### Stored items
------------------------------------------------------------------------

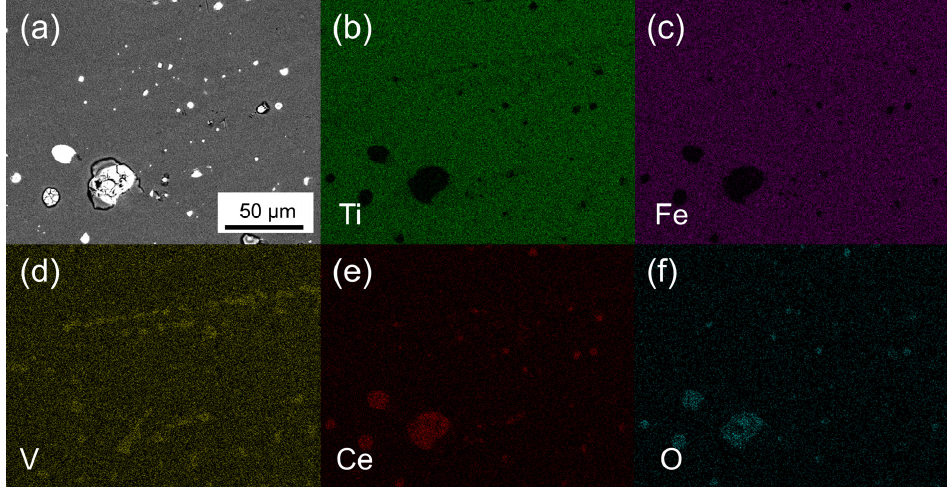
Figure 5. SEM BSE image and EDX elemental map of sample 8: ( a ) BSE image; ( b ) Ti; ( c ) Fe; ( d ) V; ( e ) Ce; ( f )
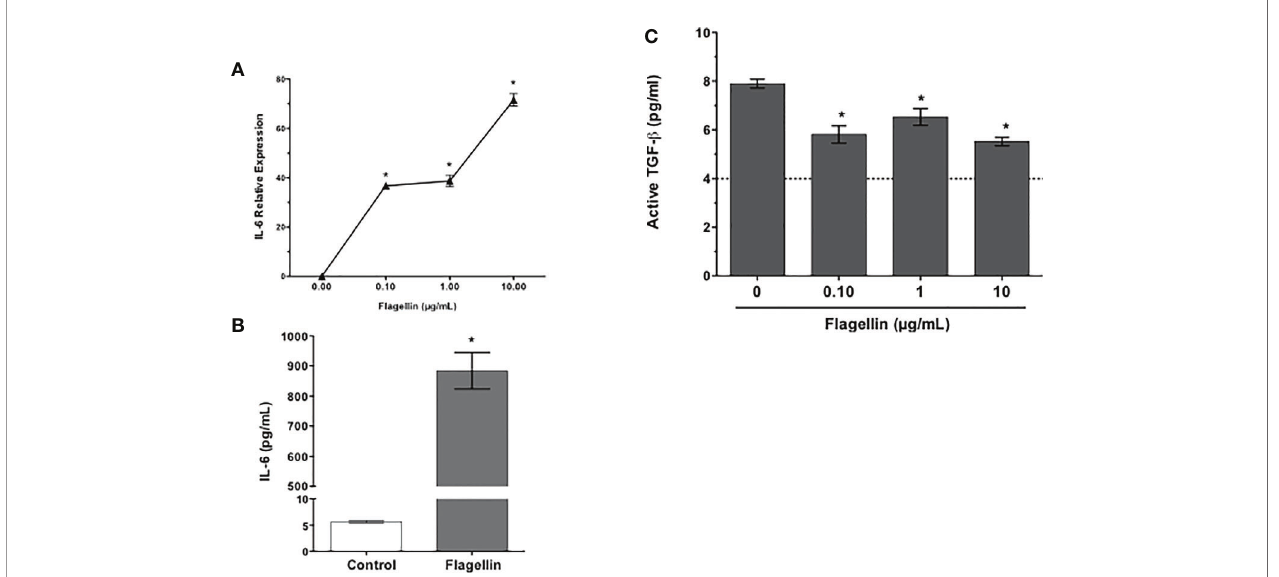
FIGURE 3 | Flagellin, a TLR5 ligand, reduces GC secretion of active TGF b . Cultures of GCs were stimulated with indicated concentrations of fl agellin for 24 h. The expression of IL-6 message (A) was detected by real-time PCR and IL-6 protein levels were determined by ELISA (B) in culture supernatants of GCs stimulated with 1 µg/ml fl agellin. Culture supernatants were also evaluated for their content of active TGF b (C) in a bioassay. The dotted line represents assay limit of detection. Data are expressed as mean ± SEM, n = 4, * p < 0.05.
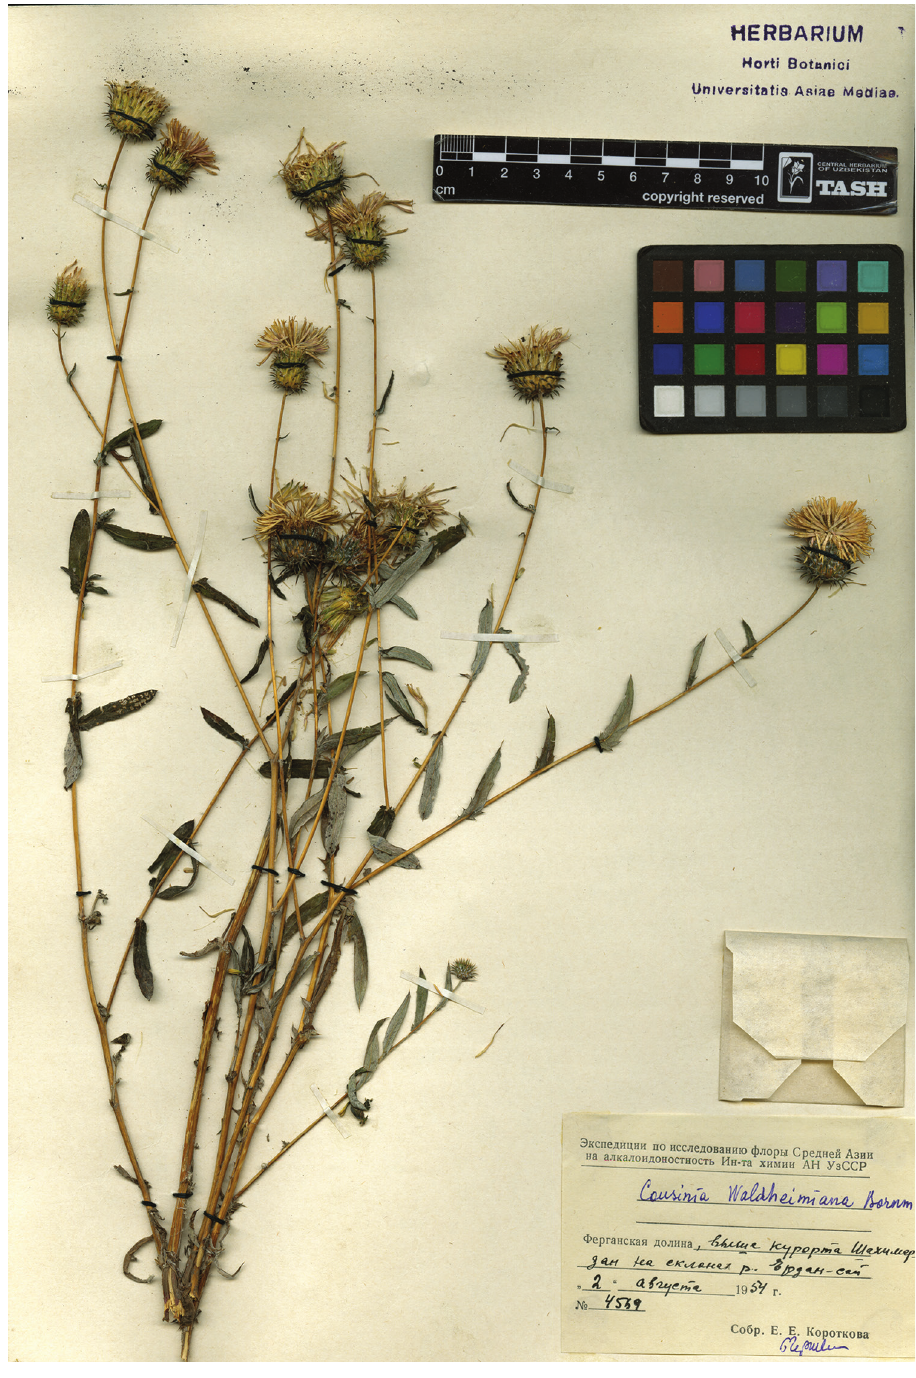
Figure 1. Representative specimen of C.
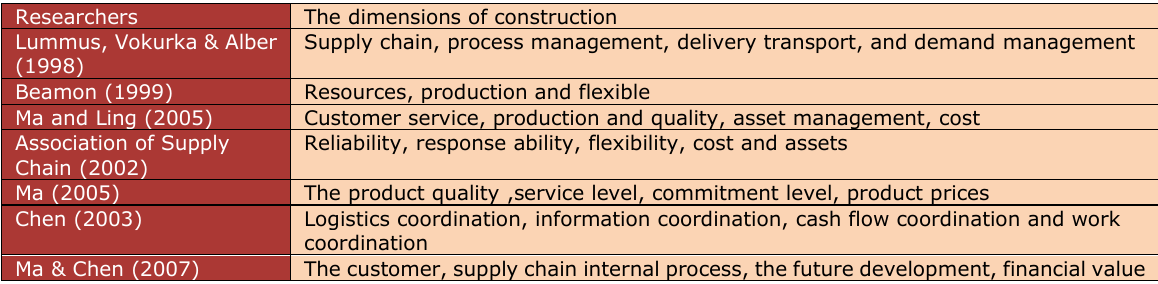
Table 1. The dimensions of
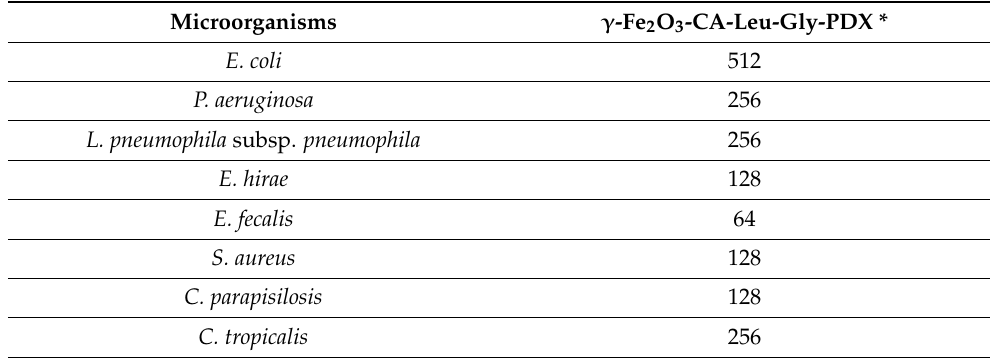
Table 1. The minimum inhibition concentration (MIC) of test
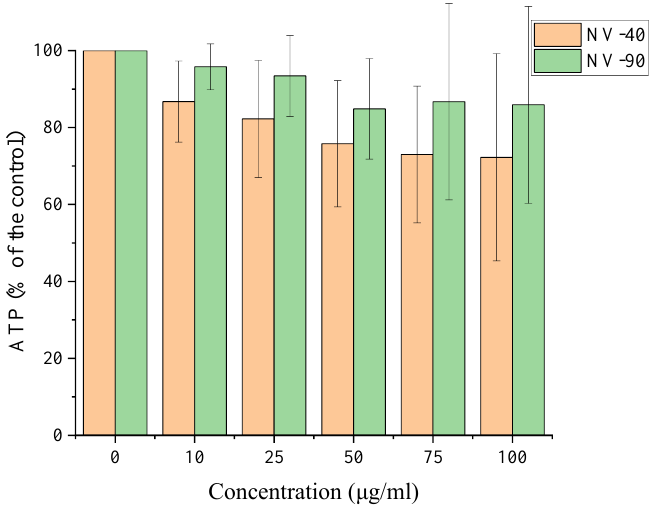
Figure 4. The effect of NV NDs on ATP production in MSCs. Cells were seeded at a density of 2 × 10 5 cells/well for 24 h and NDs were then incubated with MSCs for a further 24 h ahead of measuring ATP.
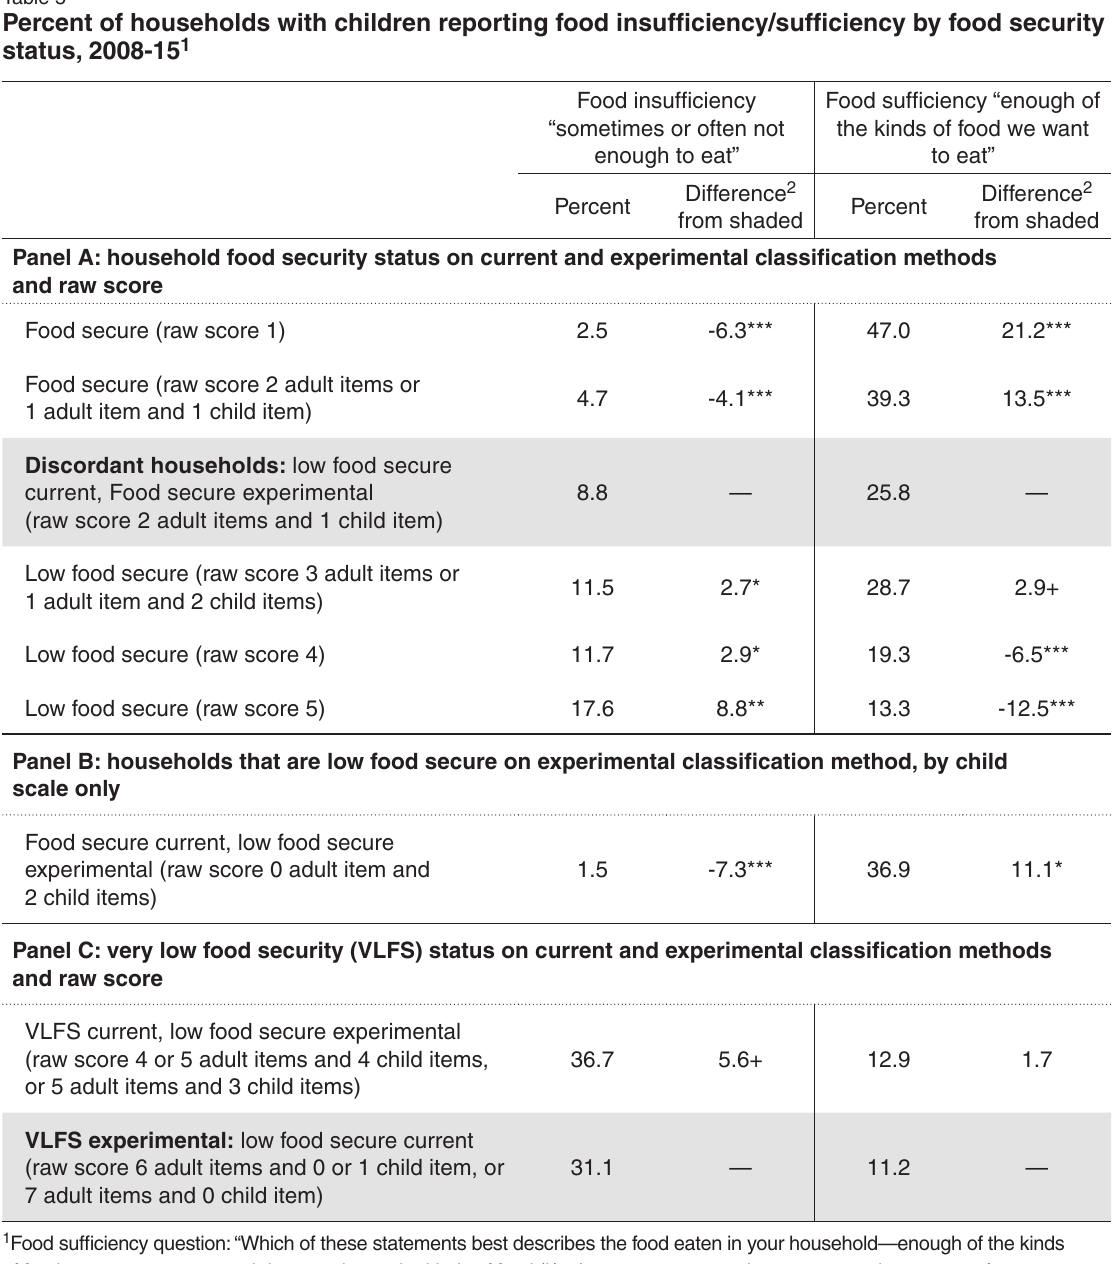
Percent of households with children reporting food insufficiency/sufficiency by food security status, 2008-15 1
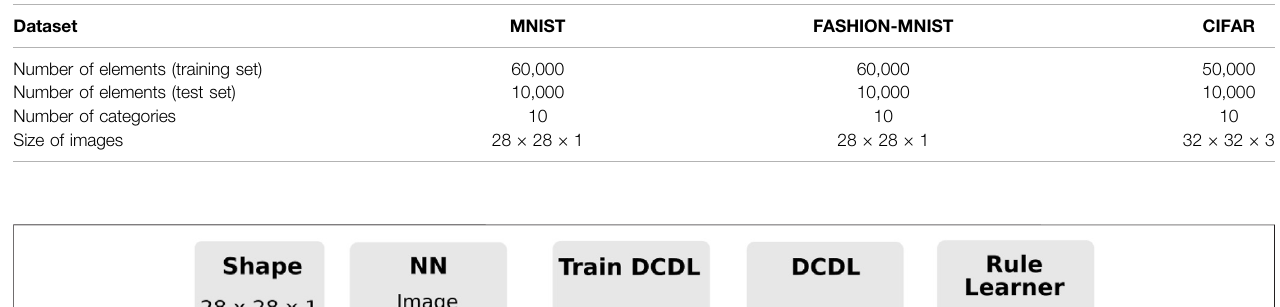
TABLE 1 | Statistics of the datasets.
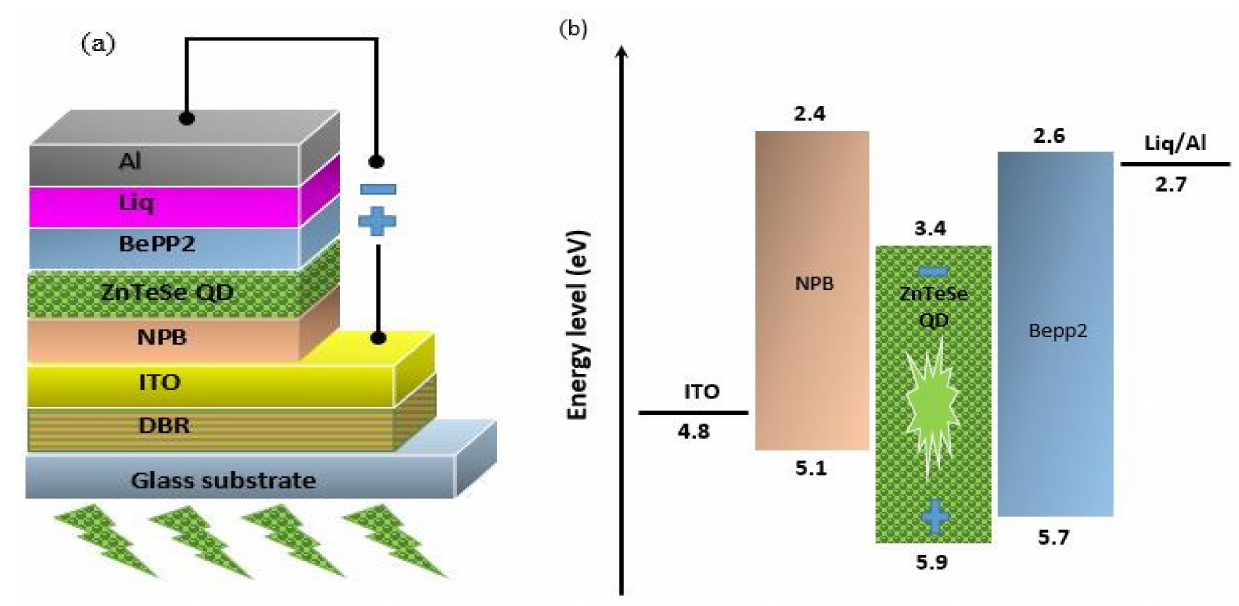
Figure 1. ( a ) Schematic structure of device, ( b ) energy level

------------------------------------------------------------------------

### What is needed
Give every record again word for word, pictures excluded.

### Result for this task
Figure 5. SEM BSE image and EDX elemental map of sample 8: ( a ) BSE image; ( b ) Ti; ( c ) Fe; ( d ) V; ( e ) Ce; ( f )
FIGURE 3 | Flagellin, a TLR5 ligand, reduces GC secretion of active TGF b . Cultures of GCs were stimulated with indicated concentrations of fl agellin for 24 h. The expression of IL-6 message (A) was detected by real-time PCR and IL-6 protein levels were determined by ELISA (B) in culture supernatants of GCs stimulated with 1 µg/ml fl agellin. Culture supernatants were also evaluated for their content of active TGF b (C) in a bioassay. The dotted line represents assay limit of detection. Data are expressed as mean ± SEM, n = 4, * p < 0.05.
Figure 1. Representative specimen of C.
Table 1. The dimensions of
Table 1. The minimum inhibition concentration (MIC) of test
Figure 4. The effect of NV NDs on ATP production in MSCs. Cells were seeded at a density of 2 × 10 5 cells/well for 24 h and NDs were then incubated with MSCs for a further 24 h ahead of measuring ATP.
Percent of households with children reporting food insufficiency/sufficiency by food security status, 2008-15 1
TABLE 1 | Statistics of the datasets.
Figure 1. ( a ) Schematic structure of device, ( b ) energy level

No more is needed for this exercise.